◆ Document source
━━━
Or, selon la Banque mondiale, il existe entre population, agriculture et environnement «des interactions vitales dont dépend la viabilité du développement», et la CNUED a montré que la biodiversité est au centre de ces interactions.

Agriculture et biodiversité

L’impact négatif de l’industrie, de la déforestation, de la fragmentation des habitats naturels et de l’urbanisation sur la biodiversité est démontré et reconnu par toute la communauté scientifique; il en va de même de l’extension des superficies cultivées ou consacrées au bétail. Cependant, la préservation de la biodiversité, si elle est un enjeu réel, ne peut être envisagée en dehors de ses implications sociales et économiques au niveau mondial; on ne peut en effet imaginer plusieurs réserves mondiales de biodiversité à l’image des parcs naturels: on ne conserverait ainsi qu’une infime partie des espèces biologiques.

Pour la Banque mondiale, il s’agit plutôt d’«intégrer la biodiversité  dans le développement agricole». En1998, ses experts traçaient le constat suivant : «Un habitat naturel où se développe une activité agricole voit sa biodiversité diminuer sensiblement: les espèces végétales endogènes sont remplacées par un petit nombre d’espèces introduites (généralement allogènes et identiques aux végétaux récoltés dans d’autres régions); les espèces sauvages sont déplacées, et les pesticides détruisent insectes et micro-organismes.»

La solution serait d’abord de cesser de subventionner la conversion des habitats naturels en zones agricoles, d’orienter l’agriculture vers une intensification de l’exploitation et non vers une expansion des surfaces cultivées, enfin et surtout de rentabiliser la préservation de la biodiversité (du «matériel biodivers»). Pour cela, il faudrait envisager l’attribution, aux agriculteurs ou aux communautés «traditionnelles» qui récoltent ou cueillent certains végétaux, d’un titre de propriété sur le matériel biodivers, ce qui en garantirait «une bonne utilisation», toujours selon les mêmes experts. Ainsi, les variétés seraient exploitées pour leur usage alimentaire, thérapeutique, cosmétique ou autre, et c’est le marché lui-même qui freinerait les atteintes à la biodiversité.
━━━
(Extraits d'un jeu de données)

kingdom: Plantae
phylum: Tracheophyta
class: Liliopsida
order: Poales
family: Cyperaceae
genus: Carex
━━━
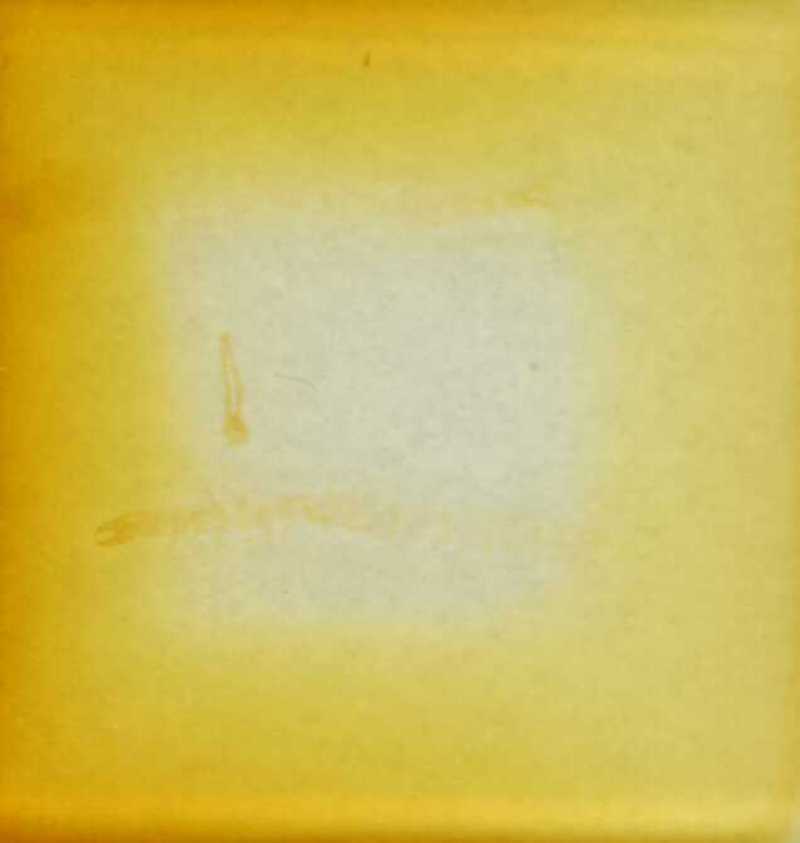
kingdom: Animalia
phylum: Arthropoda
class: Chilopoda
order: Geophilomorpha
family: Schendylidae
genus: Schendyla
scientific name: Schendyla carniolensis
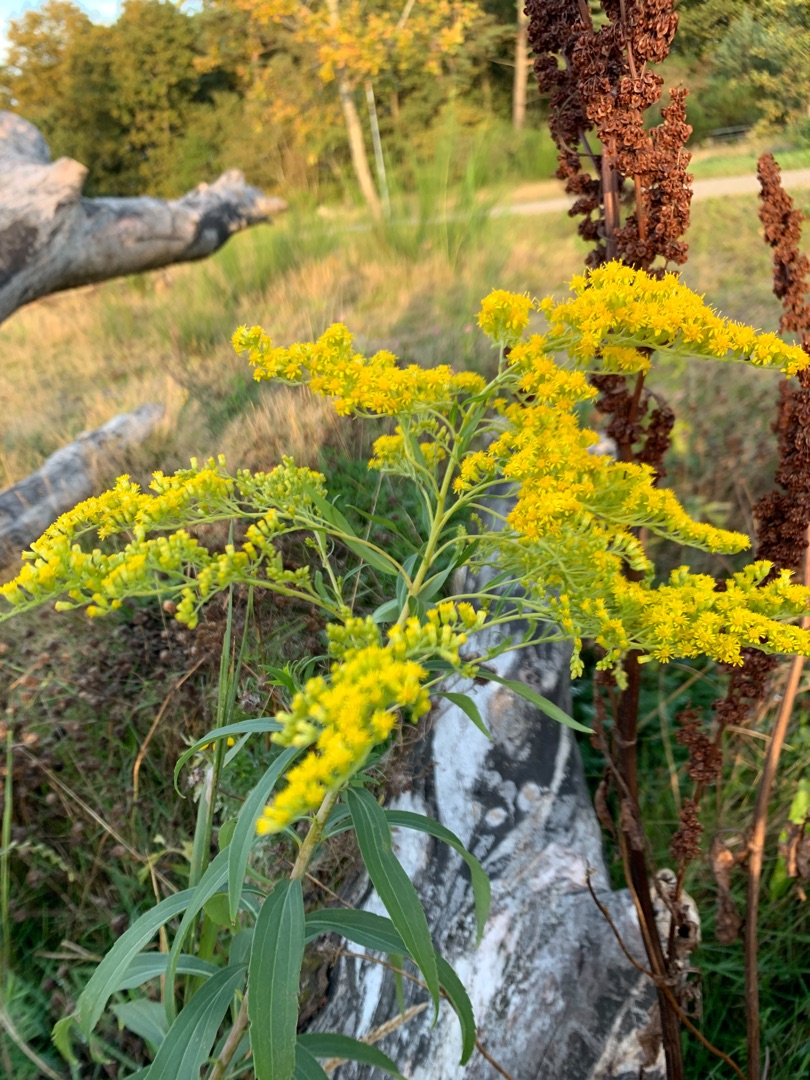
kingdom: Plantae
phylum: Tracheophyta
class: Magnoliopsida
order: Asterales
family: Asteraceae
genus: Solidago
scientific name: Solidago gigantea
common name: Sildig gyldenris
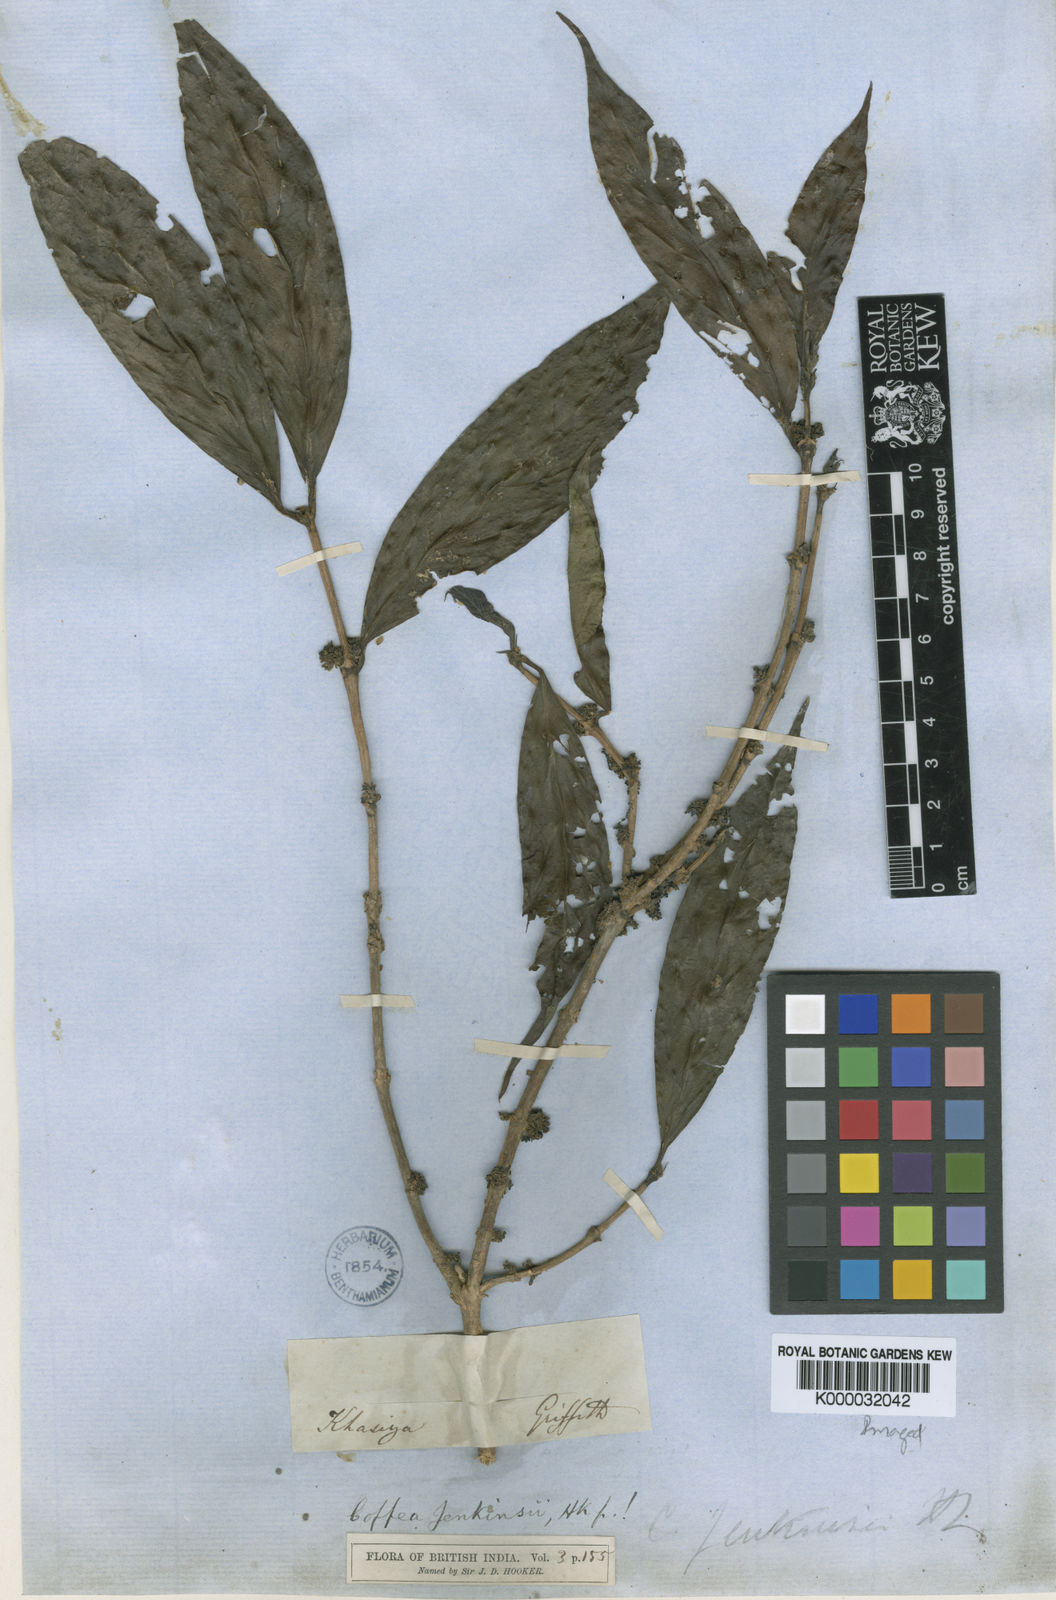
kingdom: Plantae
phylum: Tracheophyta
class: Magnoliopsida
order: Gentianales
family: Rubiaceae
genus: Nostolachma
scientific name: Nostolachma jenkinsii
━━━
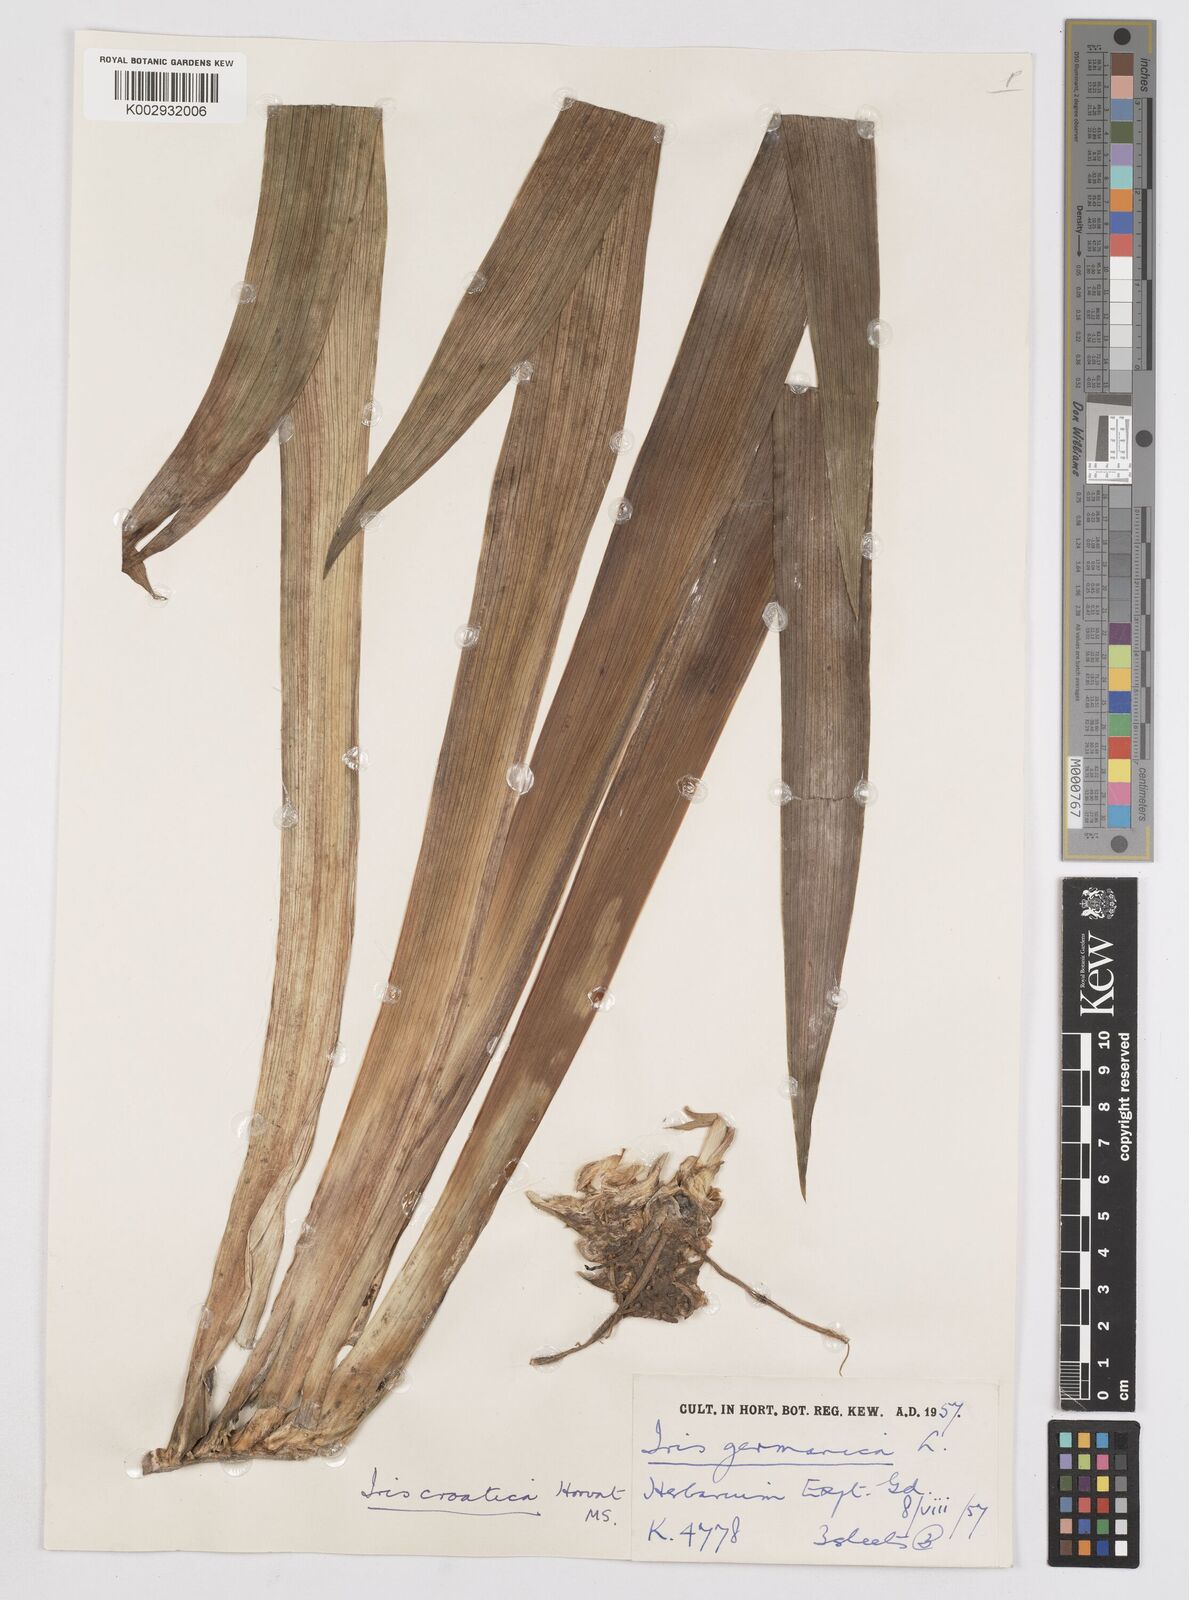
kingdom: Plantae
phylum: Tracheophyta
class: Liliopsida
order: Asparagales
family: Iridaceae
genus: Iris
━━━
◆ Présentation de l'exercice
Rédigez la suite du document source consacré à l'agriculture et à la biodiversité, en reprenant après sa dernière phrase.

◆ Réponse proposée
Cette orientation de la Banque mondiale fait cependant suite à des mesures radicalement contraires, mises en œuvre par les organismes de l’ONU durant les années 1950-1980, et connues sous le nom générique de «révolution verte». La révolution verte avait pour but l’autosuffisance alimentaire des pays du tiers-monde notamment; or, son instrument privilégié fut l’introduction massive de monocultures allogènes à haut rendement, aujourd’hui reconnues comme hautement nuisibles à la biodiversité.

D’une part, les variétés introduites le sont aux dépens des variétés locales. Ainsi, les variétés de riz à très haut rendement créées par l’IRRI (Institut international de recherche sur le riz, installé aux Philippines) ont conduit à une diminution d’environ 80% du nombre de variétés de riz cultivées en Inde; le même phénomène se retrouve pour le maïs par exemple, avec les variétés produites par le CIMMYT (Centre pour l’amélioration du blé et du maïs, établi au Mexique).

D’autre part, les variétés nouvelles sont plus vulnérables aux maladies. En1977, la variété de riz IR-36 de l’IRRI fut attaquée par deux virus auparavant inconnus, baptisés ragged stunt («avorton broussailleux») et wilted stunt («avorton flétri»), ce qui, dans un contexte de précarité alimentaire, pose de délicats problèmes. Les États-Unis ont connu une mésaventure similaire en 1970-1971 lorsqu’une attaque de rouille a détruit quelque 15% de la production de maïs, fragilisé par son uniformité génétique.

Il apparaît donc que la communauté internationale prend conscience d’une donnée fondamentale: les monocultures sont écologiquement instables, et, à l’inverse, tous les systèmes écologiquement durables sont fondés sur la variété et la réciprocité des interactions. Cependant, si les années 1990 marquent un tournant dans l’appréhension des stratégies agricoles – la biodiversité en est devenue de fait l’un des points clés –, les solutions proposées supposent toutes des décisions politiques et économiques auxquelles aucun État ne semble préparé.